#### [Task instructions]
1) According to the excerpt on pysmo types, what might the attributes a and b represent?
2) Continue the excerpt on pysmo types, starting after its final sentence.

As writing types is rather easy, it is worth considering always using them. Doing so immediately makes code more reusable and often more maintainable too. We can use SomeClass as blueprint for the TSomeClass type, which is then used to annotate f1. After doing so, we can start using f1 with the SomeOtherClass class that has the same attributes as SomeClass:

flowchart TD
    C1@{ shape: das, label: "**SomeClass**
      a, b, c, ..., z" }
    C2@{ shape: das, label: "**SomeOtherClass**
      a, b, c, ..., z, A, B, C, ..., Z" }
    T1@{ shape: stadium, label: "**TSomeClass**
      Ta, Tb, Tc, ..., Tz" }
    C1 ---> T1
    C2 ---> T1
    T1 e1@--- F1@{ shape: rounded, label: "*f1*(TSomeClass)" }
    e1@{ animate: true }

Here, TSomeClass is not meant to be a "pysmo-like" type. Not much thought went into it other than "you never know if you use this some other way one day". But you just might...

Subset match

Pysmo types are often intended to group related data together. If we find ourselves writing a lot of functions that use a and b as input, it is likely there is a strong connection between those two attributes. They could be something like the latitude and longitude of an event or station. We can formally declare this relationship using a new type T1 and use that in the f2 function instead of a and b. Similarly we define the T2 type here and use it for f4:

flowchart TD
    C1@{ shape: das, label: "**SomeClass**
      a, b, c, ..., z" }
    C2@{ shape: das, label: "**SomeOtherClass**
      a, b, c, ..., z, A, B, C, ..., Z" }
    T1@{ shape: stadium, label: "**T1**
      Ta, Tb" }
    T2@{ shape: stadium, label: "**T2**
      TA, TB" }
    C1 ---> T1
    C2 ---> T1
    C2 ---> T2
    T1 e1@--- F2@{ shape: rounded, label: "*f2*(T1)" }
    T2 e2@--- F4@{ shape: rounded, label: "*f4*(T2)" }
    e1@{ animate: true }
    e2@{ animate: true }

With these types we can seamlessly use f2 with SomeClass as well as SomeOtherClass, while f4 works with SomeOtherClass. Using T1 and T2 as input types for two parameters in yet another function f5 looks like this:

flowchart TD
    C2@{ shape: das, label: "**SomeOtherClass**
      a, b, c, ..., z, A, B, C, ..., Z" }
    T1@{ shape: stadium, label: "**T1**
      Ta, Tb" }
    T2@{ shape: stadium, label: "**T2**
      TA, TB" }
    C2 ---> T1
    C2 ---> T2
    T1 e1@--- F5@{ shape: rounded, label: "*f5*(T1, T2)" }
    T2 e2@--- F5
    e1@{ animate: true }
    e2@{ animate: true }

A slightly odd consequence of using these types is that even though an instance of SomeOtherClass contains all the data needed for f5, it has to be passed to the function twice (once as T1 and once as T2). Thus you might see something like this appear in your code:

some_other_class = SomeOtherClass()
f5(some_other_class, some_other_class)

However, this slight drawback is easily offset by the increased flexibility we gain from using custom types. For example, it is conceivable that f5 was originally written for SomeOtherClass instances, but now we suddenly find ourselves in a situation where the data are spread across two different sources SomeClass and YetOtherClass(1). Fortunately this isn't an issue thanks to how types work:

Perhaps you are mixing data sources like files, database queries, web requests, etc.

#### [Information shown]

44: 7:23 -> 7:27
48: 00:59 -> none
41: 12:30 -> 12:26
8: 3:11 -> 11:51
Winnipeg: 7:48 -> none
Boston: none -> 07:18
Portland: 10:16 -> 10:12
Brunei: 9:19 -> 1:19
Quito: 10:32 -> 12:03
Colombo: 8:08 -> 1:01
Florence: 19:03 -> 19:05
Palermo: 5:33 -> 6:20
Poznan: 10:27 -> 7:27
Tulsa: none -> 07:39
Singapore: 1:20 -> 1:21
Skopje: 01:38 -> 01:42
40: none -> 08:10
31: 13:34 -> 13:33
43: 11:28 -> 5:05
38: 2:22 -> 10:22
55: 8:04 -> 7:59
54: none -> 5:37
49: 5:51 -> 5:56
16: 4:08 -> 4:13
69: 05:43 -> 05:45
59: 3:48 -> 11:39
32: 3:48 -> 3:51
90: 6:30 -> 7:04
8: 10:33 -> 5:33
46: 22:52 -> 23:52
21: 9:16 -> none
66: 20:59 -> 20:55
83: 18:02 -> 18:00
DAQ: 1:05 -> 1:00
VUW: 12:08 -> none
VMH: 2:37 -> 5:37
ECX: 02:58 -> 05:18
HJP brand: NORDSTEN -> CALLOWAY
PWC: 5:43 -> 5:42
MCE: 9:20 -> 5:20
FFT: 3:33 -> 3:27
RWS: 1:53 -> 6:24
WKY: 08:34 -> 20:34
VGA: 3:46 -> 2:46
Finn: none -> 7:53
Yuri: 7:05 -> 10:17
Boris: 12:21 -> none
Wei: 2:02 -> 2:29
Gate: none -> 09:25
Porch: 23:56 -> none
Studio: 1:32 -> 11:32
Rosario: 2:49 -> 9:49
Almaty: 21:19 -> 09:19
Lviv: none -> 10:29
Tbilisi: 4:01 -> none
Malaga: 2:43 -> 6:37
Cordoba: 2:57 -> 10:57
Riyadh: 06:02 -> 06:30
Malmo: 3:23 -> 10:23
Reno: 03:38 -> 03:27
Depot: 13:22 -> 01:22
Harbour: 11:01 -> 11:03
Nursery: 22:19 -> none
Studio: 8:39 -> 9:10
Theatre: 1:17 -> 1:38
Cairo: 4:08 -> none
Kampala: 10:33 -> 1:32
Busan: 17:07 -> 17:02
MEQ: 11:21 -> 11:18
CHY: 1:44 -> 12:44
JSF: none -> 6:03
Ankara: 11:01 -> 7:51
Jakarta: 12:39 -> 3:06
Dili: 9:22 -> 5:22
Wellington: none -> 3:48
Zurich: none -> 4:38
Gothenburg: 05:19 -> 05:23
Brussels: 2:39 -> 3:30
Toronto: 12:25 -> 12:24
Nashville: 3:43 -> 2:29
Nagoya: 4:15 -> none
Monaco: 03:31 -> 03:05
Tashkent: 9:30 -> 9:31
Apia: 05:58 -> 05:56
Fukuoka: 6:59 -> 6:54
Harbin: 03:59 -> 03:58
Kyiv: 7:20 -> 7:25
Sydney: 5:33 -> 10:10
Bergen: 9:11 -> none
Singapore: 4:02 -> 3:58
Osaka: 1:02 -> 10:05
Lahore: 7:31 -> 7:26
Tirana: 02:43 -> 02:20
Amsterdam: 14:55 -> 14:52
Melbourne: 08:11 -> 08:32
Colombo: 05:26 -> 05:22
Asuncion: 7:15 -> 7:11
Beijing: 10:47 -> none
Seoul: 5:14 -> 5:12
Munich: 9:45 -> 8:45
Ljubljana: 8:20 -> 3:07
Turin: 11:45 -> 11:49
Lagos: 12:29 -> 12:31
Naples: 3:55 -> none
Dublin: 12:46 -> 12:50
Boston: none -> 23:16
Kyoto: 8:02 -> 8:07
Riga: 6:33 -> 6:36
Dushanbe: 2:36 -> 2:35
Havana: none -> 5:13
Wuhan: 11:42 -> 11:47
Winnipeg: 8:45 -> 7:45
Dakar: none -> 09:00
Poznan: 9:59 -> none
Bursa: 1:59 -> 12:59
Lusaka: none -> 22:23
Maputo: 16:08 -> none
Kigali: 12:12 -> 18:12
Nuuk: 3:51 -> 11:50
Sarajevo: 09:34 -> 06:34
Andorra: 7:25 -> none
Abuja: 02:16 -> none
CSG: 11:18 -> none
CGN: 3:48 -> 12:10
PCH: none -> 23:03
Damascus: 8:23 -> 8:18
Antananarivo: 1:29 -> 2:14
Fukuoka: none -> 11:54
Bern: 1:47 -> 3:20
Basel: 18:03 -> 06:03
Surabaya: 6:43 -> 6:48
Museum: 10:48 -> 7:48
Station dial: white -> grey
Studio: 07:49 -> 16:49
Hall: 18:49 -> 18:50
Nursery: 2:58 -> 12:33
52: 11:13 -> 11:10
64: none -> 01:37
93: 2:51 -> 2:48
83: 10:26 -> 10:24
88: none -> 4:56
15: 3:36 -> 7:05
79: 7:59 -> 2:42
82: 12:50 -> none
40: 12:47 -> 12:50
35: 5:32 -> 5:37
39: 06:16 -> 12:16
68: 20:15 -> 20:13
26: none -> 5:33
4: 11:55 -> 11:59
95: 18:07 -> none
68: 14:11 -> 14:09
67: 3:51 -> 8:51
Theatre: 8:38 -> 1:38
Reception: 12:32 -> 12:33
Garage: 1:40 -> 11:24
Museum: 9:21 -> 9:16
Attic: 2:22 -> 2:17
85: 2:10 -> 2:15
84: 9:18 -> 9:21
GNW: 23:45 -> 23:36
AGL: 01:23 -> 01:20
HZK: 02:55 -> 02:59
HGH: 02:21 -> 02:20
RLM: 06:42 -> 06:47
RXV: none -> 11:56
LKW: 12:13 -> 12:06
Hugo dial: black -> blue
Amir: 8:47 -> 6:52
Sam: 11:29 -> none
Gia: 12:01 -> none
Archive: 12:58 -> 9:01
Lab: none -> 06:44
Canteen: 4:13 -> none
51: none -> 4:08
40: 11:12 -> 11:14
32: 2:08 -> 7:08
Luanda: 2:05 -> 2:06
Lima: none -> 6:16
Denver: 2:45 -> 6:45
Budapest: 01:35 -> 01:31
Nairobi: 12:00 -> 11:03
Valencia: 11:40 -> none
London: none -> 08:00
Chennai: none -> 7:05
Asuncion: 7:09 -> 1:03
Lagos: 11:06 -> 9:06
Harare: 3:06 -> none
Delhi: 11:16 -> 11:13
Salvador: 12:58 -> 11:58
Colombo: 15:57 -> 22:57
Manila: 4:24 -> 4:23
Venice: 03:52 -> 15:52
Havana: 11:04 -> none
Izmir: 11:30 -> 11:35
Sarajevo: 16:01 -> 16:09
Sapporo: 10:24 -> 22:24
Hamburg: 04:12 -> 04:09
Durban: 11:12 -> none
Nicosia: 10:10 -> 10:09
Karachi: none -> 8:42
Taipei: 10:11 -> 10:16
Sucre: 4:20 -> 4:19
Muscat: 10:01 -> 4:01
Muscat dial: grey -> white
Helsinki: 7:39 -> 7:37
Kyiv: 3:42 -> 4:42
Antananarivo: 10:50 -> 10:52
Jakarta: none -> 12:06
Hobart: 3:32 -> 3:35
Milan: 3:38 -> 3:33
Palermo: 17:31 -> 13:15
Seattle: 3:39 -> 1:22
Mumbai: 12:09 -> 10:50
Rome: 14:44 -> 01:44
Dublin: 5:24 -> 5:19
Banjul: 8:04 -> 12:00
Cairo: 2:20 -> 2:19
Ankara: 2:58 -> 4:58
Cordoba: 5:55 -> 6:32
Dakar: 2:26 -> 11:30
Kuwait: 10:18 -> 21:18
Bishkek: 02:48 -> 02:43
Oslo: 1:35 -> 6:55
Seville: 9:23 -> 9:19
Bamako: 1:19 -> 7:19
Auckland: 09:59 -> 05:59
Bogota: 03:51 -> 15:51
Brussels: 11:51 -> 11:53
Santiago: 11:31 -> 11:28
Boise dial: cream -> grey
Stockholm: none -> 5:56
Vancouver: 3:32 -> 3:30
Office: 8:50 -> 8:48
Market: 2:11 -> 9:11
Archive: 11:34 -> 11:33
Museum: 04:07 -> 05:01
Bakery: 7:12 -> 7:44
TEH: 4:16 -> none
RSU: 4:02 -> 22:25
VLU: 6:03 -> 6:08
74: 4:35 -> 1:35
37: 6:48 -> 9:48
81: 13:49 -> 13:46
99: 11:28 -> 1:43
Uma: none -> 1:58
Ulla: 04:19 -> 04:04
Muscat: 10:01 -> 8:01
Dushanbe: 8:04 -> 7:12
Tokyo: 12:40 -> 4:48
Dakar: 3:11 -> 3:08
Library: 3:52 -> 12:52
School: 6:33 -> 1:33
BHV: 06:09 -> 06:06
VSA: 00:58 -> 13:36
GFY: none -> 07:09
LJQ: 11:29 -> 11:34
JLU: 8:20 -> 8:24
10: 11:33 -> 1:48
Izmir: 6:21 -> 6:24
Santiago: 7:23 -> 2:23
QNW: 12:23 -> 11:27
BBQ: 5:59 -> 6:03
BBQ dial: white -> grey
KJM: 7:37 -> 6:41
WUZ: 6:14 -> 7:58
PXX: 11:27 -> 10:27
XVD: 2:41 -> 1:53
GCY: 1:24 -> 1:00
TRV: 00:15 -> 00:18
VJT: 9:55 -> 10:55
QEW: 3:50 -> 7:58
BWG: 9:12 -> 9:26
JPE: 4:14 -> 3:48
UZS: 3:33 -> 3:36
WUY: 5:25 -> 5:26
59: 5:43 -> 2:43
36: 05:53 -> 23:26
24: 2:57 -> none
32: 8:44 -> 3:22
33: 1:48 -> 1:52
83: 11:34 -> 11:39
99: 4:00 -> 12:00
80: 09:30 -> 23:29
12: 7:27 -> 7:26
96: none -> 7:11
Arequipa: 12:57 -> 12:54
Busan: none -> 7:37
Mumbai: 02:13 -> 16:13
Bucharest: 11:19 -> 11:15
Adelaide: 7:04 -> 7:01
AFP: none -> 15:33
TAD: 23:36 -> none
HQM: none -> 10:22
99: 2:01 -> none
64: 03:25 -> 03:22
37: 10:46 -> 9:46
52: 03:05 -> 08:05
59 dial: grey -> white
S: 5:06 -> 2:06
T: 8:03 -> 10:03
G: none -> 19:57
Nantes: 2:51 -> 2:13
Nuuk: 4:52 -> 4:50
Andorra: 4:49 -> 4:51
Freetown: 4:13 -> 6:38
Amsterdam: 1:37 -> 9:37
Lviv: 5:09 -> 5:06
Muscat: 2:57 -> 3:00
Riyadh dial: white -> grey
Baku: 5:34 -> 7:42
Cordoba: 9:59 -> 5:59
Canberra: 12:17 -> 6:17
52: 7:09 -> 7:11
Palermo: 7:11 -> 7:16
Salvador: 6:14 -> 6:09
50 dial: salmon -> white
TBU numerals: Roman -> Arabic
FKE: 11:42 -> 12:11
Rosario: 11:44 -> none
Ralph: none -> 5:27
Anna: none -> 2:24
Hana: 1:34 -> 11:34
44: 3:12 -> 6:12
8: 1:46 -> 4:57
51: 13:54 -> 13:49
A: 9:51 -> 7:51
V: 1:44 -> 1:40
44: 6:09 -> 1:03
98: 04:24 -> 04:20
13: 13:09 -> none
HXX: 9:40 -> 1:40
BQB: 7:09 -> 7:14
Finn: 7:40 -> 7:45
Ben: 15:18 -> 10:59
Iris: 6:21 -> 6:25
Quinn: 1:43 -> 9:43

#### [Results by task]
1) They could be the latitude and longitude of an event or station.

2)
flowchart TD
    C1@{ shape: das, label: "**SomeClass**
      a, b, c, ..., z" }
    C3@{ shape: das, label: "**YetOtherClass**
      A, B, C, ..., Z" }
    T1@{ shape: stadium, label: "**T1**
      Tp, Ty" }
    T2@{ shape: stadium, label: "**T2**
      TP, TY" }
    C1 ---> T1
    C3 ---> T2
    T1 e1@--- F5@{ shape: rounded, label: "*f5*(T1, T2)" }
    T2 e2@--- F5
    e1@{ animate: true }
    e2@{ animate: true }

What should become a type?

Discussing the different patterns above provides insight into some of the practical aspects of types. However, there are some more fundamental things to consider when defining types for pysmo. Essentially the idea is to take complex data, and divide them into sensible smaller pieces (whereby these pieces become the basis for pysmo types). The single most important thing to keep in mind while doing so, is that once defined these types should never change.

A useful strategy to follow is to determine precisely what data functions actually need before specifying the types (arguably this is how Protocol is meant to be used in the first place). When doing so, the functions themselves should be written as general as possible. For example, a common task is to calculate the distance between an event and a station. However, that problem can be described more generally as calculating the distance between two geographic locations. That is exactly why pysmo has the Location type, which looks like this:

@runtime_checkable
class Location(Protocol):
    """Protocol class to define the `Location` type."""

    latitude: float
    """Latitude in degrees."""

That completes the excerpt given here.